> [Parts of the exercise]:
A) In the text about Linux in the trenches, what was the only perk the writer asked for when recruited in 1988?
B) In the text about Linux in the trenches, update the stretch from "Linux in the" through "to our patients." by replacing "monitor" with "screen".

> [Text block]:
Linux in the Trenches
I still remember the lone dollar prompt springing to life on the monitor of a lowly 80386sx in my office as it booted Linux for the first time. The appearance of that single dollar sign has proven to be possibly one of the most seminal moments in the history of the Roger Maris Cancer Center, and of my professional career. The birth of this free operating system in an environment previously dominated by commercial software was to have profound ramifications on both the quality and efficiency of the care our staff provides to our patients.
I had watched with interest the early announcements Linus made on the networks about a Unix clone he was writing called Linux. Consumed by work and development pressures, I did not allow myself the indulgence of playing around with the new offering for fear of engaging in yet another eternal timesink. Eventually, overcome by curiosity, I decided to take the plunge and investigate Linux. Our experiences have far exceeded our expectations; Linux certainly is a wonderful timesink...
The actual incentive and decision to move toward an free/open systems approach to our information processing needs occurred at a much earlier time. I had been recruited in 1988 to serve on a team whose goal was to develop a comprehensive cancer care facility. The only perk I asked for was an 80386-based computer, since my instincts told me that the advent of this microprocessor into the personal computer market was going to revolutionize desktop computing.

> [Supplied records]:
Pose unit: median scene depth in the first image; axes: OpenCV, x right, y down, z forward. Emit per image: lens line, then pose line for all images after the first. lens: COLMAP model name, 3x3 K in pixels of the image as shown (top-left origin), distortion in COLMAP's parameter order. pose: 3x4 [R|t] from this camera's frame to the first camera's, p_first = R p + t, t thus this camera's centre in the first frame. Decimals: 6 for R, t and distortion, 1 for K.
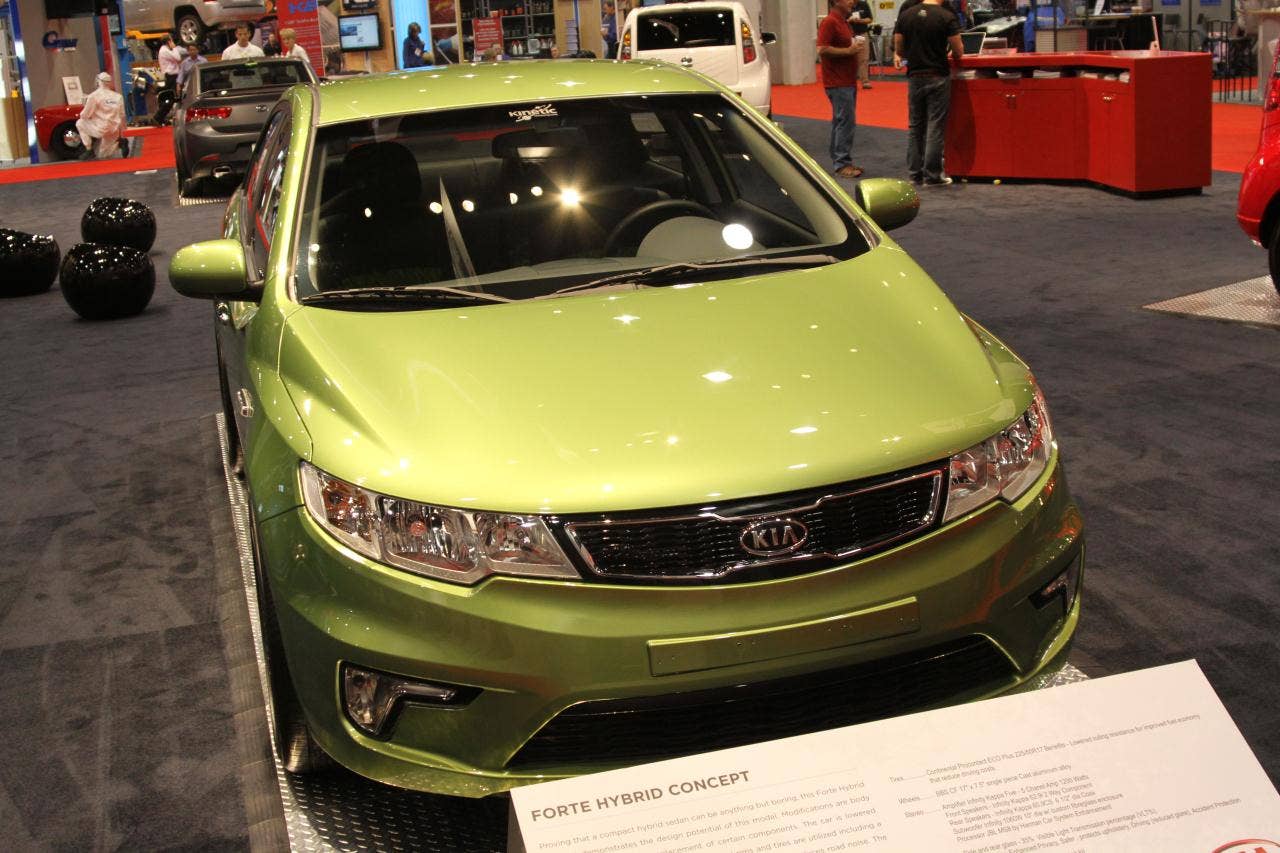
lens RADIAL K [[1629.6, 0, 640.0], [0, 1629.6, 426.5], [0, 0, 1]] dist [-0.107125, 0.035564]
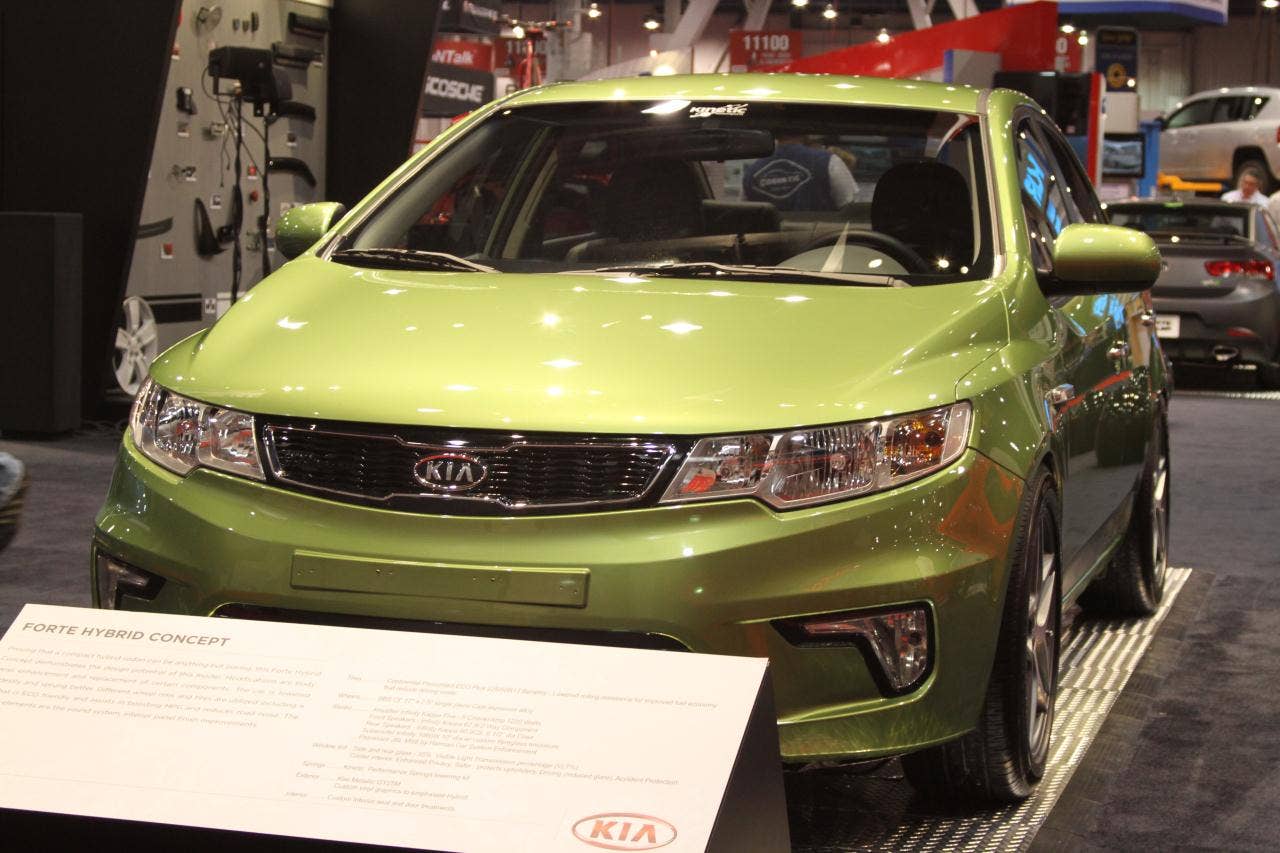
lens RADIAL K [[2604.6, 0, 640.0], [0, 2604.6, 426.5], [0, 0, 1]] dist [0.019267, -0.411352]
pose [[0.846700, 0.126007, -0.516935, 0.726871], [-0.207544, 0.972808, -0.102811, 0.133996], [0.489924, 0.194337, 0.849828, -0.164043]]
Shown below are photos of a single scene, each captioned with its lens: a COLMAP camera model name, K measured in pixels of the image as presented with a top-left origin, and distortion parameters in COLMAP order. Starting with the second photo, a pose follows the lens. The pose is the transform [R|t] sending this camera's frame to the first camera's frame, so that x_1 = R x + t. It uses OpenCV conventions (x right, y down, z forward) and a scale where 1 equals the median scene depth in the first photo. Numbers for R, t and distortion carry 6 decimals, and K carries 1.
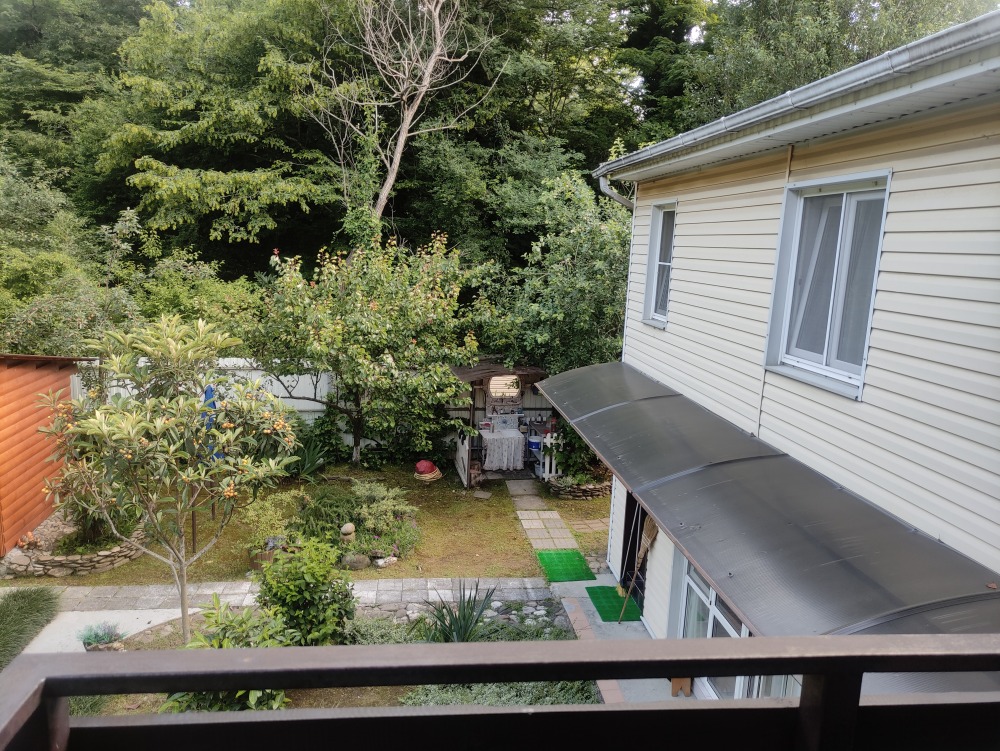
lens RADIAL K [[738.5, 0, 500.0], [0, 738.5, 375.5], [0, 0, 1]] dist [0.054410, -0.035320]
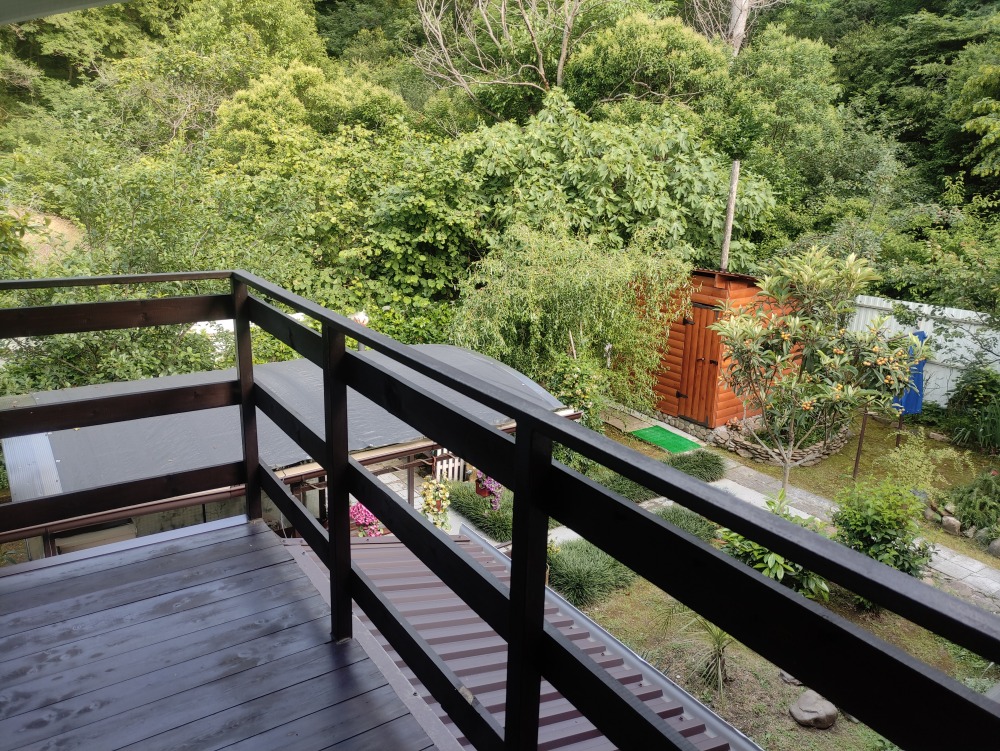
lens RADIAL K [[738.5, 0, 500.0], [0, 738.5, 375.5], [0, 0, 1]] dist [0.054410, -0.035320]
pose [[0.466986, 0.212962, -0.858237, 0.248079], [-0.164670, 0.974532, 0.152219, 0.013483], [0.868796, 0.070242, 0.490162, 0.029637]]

* * *

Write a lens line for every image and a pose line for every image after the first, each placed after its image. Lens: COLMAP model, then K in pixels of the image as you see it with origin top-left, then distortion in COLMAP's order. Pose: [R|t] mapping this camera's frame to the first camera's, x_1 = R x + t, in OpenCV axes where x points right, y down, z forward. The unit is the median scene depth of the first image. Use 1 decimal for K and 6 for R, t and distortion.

--

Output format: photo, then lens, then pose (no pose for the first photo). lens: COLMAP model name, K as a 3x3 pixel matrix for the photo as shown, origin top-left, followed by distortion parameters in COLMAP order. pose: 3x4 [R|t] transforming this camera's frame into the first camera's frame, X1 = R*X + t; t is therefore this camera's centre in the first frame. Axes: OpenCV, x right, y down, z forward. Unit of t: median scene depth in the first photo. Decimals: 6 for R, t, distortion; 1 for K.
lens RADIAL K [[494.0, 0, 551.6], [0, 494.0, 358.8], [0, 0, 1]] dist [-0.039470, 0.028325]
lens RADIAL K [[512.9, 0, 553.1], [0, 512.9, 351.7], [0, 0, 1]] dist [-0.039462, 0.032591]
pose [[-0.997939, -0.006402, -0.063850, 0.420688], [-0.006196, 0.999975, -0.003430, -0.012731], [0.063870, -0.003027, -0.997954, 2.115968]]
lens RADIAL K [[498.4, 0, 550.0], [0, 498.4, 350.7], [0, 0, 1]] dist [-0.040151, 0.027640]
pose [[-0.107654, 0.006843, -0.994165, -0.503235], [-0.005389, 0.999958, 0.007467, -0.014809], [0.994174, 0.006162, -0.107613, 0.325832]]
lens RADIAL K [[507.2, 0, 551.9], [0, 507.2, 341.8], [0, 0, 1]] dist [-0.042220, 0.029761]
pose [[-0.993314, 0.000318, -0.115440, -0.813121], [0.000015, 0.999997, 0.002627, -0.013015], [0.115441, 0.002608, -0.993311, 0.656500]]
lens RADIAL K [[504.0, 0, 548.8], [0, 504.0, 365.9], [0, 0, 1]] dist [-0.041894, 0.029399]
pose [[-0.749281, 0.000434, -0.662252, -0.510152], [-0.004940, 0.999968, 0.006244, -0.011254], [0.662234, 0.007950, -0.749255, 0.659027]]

> [Solution list]:
A) An 80386-based computer.

B)
Linux in the Trenches
I still remember the lone dollar prompt springing to life on the screen of a lowly 80386sx in my office as it booted Linux for the first time. The appearance of that single dollar sign has proven to be possibly one of the most seminal moments in the history of the Roger Maris Cancer Center, and of my professional career. The birth of this free operating system in an environment previously dominated by commercial software was to have profound ramifications on both the quality and efficiency of the care our staff provides to our patients.